- **Data extract**:
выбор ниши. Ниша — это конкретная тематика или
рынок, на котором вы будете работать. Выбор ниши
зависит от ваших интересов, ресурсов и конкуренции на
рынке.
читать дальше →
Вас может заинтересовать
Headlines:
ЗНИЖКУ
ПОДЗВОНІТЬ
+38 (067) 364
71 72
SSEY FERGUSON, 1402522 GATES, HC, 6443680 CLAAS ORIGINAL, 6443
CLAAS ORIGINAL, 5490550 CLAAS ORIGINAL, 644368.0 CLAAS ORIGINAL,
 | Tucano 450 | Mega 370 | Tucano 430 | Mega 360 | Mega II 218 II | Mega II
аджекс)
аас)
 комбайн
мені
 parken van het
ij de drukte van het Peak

- **Required action**: Every record is to be repeated exactly as it stands above.

- **Response**:
выбор ниши. Ниша — это конкретная тематика или
рынок, на котором вы будете работать. Выбор ниши
зависит от ваших интересов, ресурсов и конкуренции на
рынке.
читать дальше →
Вас может заинтересовать
Headlines:
ЗНИЖКУ
ПОДЗВОНІТЬ
+38 (067) 364
71 72
SSEY FERGUSON, 1402522 GATES, HC, 6443680 CLAAS ORIGINAL, 6443
CLAAS ORIGINAL, 5490550 CLAAS ORIGINAL, 644368.0 CLAAS ORIGINAL,
 | Tucano 450 | Mega 370 | Tucano 430 | Mega 360 | Mega II 218 II | Mega II
аджекс)
аас)
 комбайн
мені
 parken van het
ij de drukte van het Peak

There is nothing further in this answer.